* Problem to work on: Search the records for the word "storage" and report each line that has it.

* Task material:
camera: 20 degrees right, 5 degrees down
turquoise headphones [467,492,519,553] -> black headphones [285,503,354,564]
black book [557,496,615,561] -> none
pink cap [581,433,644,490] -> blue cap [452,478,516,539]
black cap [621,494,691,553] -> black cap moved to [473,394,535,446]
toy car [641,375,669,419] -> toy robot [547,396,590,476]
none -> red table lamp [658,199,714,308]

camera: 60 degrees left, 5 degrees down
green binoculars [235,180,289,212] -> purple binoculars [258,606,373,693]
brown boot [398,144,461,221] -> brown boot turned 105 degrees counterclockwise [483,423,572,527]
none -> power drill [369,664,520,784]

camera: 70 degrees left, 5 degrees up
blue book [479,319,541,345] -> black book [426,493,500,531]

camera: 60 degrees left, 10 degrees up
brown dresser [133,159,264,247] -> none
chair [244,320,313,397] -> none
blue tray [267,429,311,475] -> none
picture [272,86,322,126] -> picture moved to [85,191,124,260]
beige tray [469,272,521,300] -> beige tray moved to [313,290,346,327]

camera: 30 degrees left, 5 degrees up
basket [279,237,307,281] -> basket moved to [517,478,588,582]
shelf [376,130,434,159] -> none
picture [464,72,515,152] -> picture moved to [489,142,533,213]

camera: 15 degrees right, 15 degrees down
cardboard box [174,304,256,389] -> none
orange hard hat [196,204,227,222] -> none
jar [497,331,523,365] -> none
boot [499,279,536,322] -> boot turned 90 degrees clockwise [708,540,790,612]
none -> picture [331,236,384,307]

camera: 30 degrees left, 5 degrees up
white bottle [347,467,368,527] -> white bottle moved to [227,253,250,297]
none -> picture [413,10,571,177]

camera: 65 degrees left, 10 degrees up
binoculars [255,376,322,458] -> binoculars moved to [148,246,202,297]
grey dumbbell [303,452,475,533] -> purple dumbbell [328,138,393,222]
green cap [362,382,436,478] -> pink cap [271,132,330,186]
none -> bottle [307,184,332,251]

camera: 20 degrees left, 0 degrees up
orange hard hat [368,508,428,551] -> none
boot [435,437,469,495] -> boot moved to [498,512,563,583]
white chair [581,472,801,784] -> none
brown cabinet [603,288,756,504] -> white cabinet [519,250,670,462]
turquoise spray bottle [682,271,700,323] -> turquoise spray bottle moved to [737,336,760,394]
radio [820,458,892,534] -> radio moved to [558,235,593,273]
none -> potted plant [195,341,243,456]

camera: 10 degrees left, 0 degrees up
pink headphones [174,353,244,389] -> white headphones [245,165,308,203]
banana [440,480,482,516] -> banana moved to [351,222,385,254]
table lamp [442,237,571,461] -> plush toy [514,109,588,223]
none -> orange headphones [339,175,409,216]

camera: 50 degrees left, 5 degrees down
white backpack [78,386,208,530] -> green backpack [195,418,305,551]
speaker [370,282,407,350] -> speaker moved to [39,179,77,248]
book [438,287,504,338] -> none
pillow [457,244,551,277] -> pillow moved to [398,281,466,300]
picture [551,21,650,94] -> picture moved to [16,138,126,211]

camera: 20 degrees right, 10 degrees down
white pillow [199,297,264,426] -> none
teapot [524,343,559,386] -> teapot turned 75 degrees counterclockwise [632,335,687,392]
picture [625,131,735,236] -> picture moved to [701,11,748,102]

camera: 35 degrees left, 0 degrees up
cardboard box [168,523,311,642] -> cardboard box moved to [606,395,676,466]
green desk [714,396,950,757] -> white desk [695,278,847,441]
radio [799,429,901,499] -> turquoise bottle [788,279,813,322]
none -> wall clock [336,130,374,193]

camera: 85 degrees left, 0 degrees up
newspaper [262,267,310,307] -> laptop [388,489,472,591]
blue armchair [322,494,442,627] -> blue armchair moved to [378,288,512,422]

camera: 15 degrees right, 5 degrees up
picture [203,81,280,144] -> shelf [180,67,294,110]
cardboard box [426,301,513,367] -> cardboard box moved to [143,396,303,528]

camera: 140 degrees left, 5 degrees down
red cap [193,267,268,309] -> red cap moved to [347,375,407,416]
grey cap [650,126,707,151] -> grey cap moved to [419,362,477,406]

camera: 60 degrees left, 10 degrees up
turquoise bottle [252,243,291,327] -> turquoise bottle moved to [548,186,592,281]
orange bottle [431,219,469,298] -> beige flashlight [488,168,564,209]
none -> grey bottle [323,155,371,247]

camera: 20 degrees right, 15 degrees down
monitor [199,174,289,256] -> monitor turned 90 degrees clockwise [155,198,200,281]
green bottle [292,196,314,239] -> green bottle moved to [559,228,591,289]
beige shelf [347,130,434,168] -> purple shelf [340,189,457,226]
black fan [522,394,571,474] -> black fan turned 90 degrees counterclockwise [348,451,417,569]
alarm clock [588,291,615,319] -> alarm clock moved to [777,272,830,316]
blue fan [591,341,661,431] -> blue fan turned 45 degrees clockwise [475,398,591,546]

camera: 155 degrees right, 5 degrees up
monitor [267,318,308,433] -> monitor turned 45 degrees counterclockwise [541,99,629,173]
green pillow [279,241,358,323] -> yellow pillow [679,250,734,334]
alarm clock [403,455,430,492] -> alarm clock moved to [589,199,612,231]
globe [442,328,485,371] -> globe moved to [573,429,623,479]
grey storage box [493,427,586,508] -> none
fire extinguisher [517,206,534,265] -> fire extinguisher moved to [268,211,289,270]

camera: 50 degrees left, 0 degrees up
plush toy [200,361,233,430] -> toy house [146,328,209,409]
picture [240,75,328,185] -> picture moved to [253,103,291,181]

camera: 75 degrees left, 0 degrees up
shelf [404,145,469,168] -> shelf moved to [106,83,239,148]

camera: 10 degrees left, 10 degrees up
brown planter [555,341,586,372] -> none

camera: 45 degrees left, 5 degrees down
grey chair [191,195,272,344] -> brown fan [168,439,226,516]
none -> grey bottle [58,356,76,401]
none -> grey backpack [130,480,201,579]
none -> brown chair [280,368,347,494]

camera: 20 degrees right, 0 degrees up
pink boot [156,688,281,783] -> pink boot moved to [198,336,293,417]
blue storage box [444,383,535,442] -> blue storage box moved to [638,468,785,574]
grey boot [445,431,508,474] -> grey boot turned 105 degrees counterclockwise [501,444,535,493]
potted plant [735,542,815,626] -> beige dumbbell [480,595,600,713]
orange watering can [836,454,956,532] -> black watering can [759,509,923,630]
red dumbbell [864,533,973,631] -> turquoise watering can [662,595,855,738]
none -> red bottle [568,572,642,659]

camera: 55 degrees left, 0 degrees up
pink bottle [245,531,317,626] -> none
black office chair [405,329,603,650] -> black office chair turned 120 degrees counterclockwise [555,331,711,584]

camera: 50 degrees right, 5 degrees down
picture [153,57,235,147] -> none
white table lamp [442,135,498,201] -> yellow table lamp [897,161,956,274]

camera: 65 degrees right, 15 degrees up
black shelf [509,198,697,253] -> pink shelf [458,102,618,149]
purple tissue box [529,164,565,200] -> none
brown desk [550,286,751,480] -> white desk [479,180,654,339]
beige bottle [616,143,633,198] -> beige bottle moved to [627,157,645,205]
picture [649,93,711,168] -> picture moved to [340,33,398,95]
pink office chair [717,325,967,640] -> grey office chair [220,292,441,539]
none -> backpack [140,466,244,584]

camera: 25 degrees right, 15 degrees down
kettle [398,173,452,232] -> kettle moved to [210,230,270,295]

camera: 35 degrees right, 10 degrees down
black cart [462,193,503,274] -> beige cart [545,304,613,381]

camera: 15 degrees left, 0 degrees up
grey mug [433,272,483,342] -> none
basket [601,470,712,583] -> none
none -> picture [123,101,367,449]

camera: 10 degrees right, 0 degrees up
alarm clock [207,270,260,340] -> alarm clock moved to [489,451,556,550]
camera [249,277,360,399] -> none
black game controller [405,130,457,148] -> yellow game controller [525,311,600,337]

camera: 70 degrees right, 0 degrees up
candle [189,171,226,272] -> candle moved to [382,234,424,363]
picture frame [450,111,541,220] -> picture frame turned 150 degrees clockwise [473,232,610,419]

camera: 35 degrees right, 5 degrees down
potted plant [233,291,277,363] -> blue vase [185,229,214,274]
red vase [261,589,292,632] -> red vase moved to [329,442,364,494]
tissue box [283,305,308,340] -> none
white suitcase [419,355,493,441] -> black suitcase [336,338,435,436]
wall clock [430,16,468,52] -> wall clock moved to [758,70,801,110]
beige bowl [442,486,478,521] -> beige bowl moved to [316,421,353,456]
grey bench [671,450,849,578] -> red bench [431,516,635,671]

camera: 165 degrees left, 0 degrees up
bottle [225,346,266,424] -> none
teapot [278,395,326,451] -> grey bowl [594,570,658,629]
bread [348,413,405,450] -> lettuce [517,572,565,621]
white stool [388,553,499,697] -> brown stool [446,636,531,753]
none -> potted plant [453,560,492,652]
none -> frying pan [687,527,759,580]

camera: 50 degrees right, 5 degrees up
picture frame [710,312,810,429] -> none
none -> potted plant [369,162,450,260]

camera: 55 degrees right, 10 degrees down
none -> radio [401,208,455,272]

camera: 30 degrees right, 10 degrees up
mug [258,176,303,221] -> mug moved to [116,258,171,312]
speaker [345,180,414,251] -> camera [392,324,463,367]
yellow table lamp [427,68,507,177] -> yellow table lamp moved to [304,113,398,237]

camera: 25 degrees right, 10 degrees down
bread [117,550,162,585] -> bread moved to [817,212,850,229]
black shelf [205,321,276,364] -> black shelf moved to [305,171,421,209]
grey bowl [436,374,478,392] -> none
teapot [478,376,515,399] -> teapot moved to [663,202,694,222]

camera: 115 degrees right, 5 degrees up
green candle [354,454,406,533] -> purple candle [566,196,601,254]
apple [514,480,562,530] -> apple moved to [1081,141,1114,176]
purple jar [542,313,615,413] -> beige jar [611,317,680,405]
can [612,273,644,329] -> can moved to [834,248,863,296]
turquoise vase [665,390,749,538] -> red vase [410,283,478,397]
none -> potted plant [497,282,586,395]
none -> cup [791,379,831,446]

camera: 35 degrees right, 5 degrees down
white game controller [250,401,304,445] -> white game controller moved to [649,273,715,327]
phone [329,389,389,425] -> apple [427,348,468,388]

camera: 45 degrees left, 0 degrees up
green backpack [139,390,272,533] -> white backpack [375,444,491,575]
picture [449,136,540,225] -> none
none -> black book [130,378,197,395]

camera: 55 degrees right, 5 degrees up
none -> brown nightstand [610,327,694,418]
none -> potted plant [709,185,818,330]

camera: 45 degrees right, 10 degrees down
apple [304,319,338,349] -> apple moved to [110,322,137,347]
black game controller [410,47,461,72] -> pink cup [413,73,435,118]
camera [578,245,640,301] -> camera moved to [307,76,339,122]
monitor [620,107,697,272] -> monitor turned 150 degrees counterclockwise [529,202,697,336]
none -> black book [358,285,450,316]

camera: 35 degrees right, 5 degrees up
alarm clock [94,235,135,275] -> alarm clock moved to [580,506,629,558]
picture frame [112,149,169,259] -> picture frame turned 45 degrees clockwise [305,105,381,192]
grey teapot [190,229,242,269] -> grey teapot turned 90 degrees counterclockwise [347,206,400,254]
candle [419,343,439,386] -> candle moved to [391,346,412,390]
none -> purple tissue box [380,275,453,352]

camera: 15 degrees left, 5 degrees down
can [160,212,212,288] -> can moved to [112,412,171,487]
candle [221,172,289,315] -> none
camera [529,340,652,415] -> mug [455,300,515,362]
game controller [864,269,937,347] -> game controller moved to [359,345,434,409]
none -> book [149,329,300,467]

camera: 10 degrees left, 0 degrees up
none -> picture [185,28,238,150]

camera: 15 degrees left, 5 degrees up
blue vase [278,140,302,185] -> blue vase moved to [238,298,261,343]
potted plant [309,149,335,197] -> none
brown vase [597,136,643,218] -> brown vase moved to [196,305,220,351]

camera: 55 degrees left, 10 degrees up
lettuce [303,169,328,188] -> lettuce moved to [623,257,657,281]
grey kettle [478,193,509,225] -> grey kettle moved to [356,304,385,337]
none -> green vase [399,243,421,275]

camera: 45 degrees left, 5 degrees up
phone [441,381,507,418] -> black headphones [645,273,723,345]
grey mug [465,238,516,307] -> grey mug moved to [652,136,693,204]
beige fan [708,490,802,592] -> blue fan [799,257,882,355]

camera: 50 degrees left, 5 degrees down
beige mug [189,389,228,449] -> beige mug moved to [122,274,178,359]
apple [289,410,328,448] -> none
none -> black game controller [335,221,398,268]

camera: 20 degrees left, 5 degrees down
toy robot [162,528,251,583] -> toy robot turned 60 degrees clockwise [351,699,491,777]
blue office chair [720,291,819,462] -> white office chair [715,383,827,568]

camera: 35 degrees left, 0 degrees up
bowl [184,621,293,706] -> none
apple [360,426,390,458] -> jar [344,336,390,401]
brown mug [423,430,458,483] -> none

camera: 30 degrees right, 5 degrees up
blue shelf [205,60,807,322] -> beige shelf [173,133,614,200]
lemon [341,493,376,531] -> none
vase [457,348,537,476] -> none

* Exercise output:
grey storage box [493,427,586,508] -> none
blue storage box [444,383,535,442] -> blue storage box moved to [638,468,785,574]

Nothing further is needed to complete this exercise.